AA204, Arts & Administration Building, University of Toronto Scarborough
  • February 10, 2026 - 1 – 2 pm

Visiting Artist Lecture: Xuan Ye

Part of the Visiting Artist Lecture Series 2025-2026: Futures Otherwise: Memory, Myth and the Politics of Tomorrow, co-presented by the Doris McCarthy Gallery and Studio Art program, Department of Arts, Culture & Media

Xuan Ye (叶轩) makes noise as a compass, navigating the eddies of art, music, and technology. Their practice unfolds in a vibrational world-building via software, sound, image, installation, performance, publication, and teaching. Their work has appeared in recent solo exhibitions at the Centre for Culture and Technology (2025) and MOCA Toronto (2022), and in group showcases at the Kamias Triennial (2024), UCCA Center for Contemporary Art (2022, Shanghai), UQAM and Venice Architecture Biennale (2021), MUTEK Montreal (2021), Peer to Space (2021, Berlin), the Art Gallery of Ontario (2019, Toronto), the Goethe-Institut (2018, Beijing), among others. They have been recognized with awarded residencies at the University of Toronto (2025/26), ZHdK (2024), and Pro Helvetia (2023). Their practice has also been critically featured and reviewed in Canadian Art (Winter 2020 & Spring 2020), ArtAsiaPacific (Issue 111), KUNSTFORUM (Vol. 257), and Bandcamp Daily (Best Experimental Albums). X serves as an Assistant Professor at the University of Waterloo.

This talk is free and open to the public, all are welcome. Registration required. If you have accommodation needs, please let us know through the registration form or contact dmg.utsc@utoronto.ca.
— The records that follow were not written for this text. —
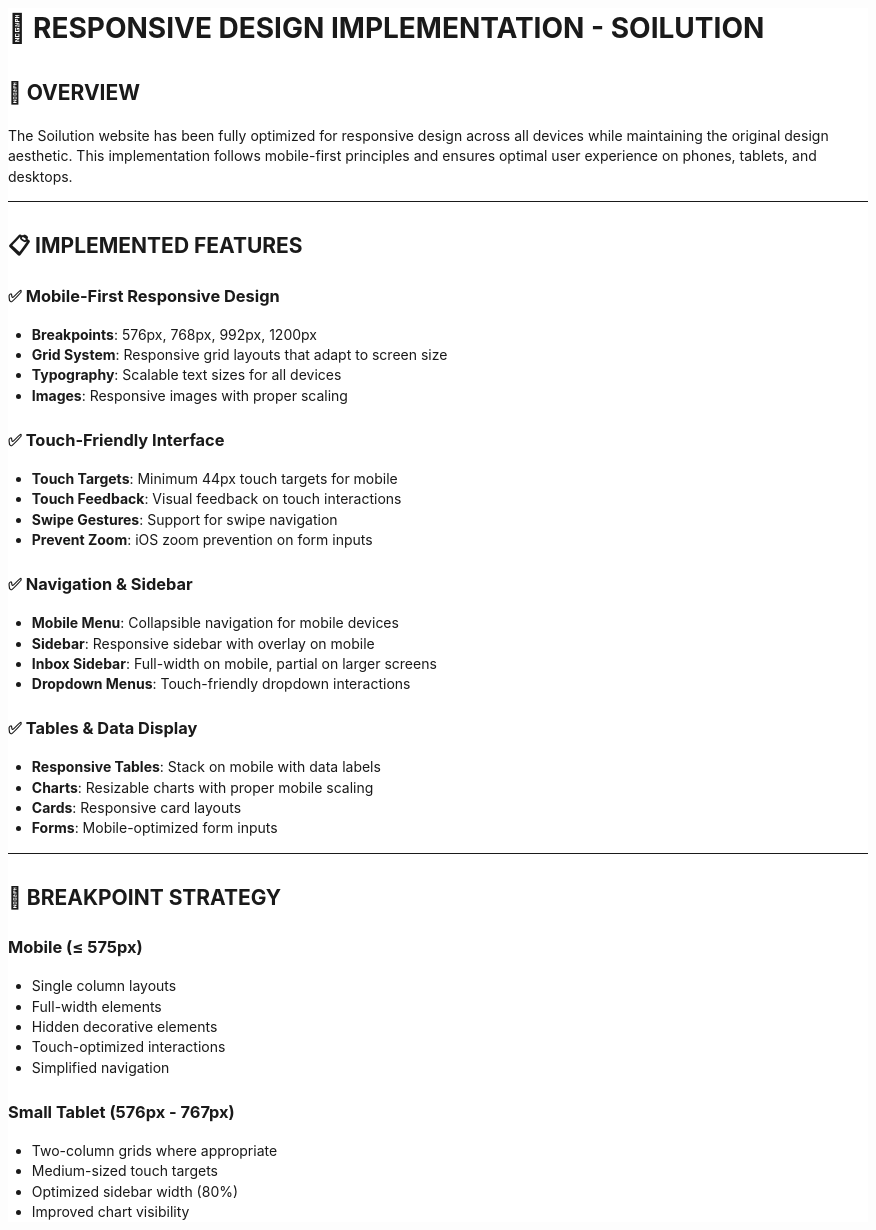 # 📱 RESPONSIVE DESIGN IMPLEMENTATION - SOILUTION

## 🎯 **OVERVIEW**

The Soilution website has been fully optimized for responsive design across all devices while maintaining the original design aesthetic. This implementation follows mobile-first principles and ensures optimal user experience on phones, tablets, and desktops.

---

## 📋 **IMPLEMENTED FEATURES**

### ✅ **Mobile-First Responsive Design**
- **Breakpoints**: 576px, 768px, 992px, 1200px
- **Grid System**: Responsive grid layouts that adapt to screen size
- **Typography**: Scalable text sizes for all devices
- **Images**: Responsive images with proper scaling

### ✅ **Touch-Friendly Interface**
- **Touch Targets**: Minimum 44px touch targets for mobile
- **Touch Feedback**: Visual feedback on touch interactions
- **Swipe Gestures**: Support for swipe navigation
- **Prevent Zoom**: iOS zoom prevention on form inputs

### ✅ **Navigation & Sidebar**
- **Mobile Menu**: Collapsible navigation for mobile devices
- **Sidebar**: Responsive sidebar with overlay on mobile
- **Inbox Sidebar**: Full-width on mobile, partial on larger screens
- **Dropdown Menus**: Touch-friendly dropdown interactions

### ✅ **Tables & Data Display**
- **Responsive Tables**: Stack on mobile with data labels
- **Charts**: Resizable charts with proper mobile scaling
- **Cards**: Responsive card layouts
- **Forms**: Mobile-optimized form inputs

---

## 📱 **BREAKPOINT STRATEGY**

### **Mobile (≤ 575px)**
- Single column layouts
- Full-width elements
- Hidden decorative elements
- Touch-optimized interactions
- Simplified navigation

### **Small Tablet (576px - 767px)**
- Two-column grids where appropriate
- Medium-sized touch targets
- Optimized sidebar width (80%)
- Improved chart visibility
U of T Scarborough students attending for course credit should register here

This talk is part of the Visiting Artist Lecture Series, co-presented by the Doris McCarthy Gallery & Studio Art program, Department of Arts, Culture & Media, University of Toronto Scarborough. The theme of this year's series, Futures Otherwise: Memory, Myth and the Politics of Tomorrow, invites artists to share insights into their respective practices exploring themes including Afrofuturism, Indigenous futurisms, diasporic mythology, techno-utopian, queer temporalities, and beyond. These artists engage with the future not just as speculative, but as a site of resistance, healing, memory and radical re-imagining. 

This is a seated event. The classroom is wheelchair accessible.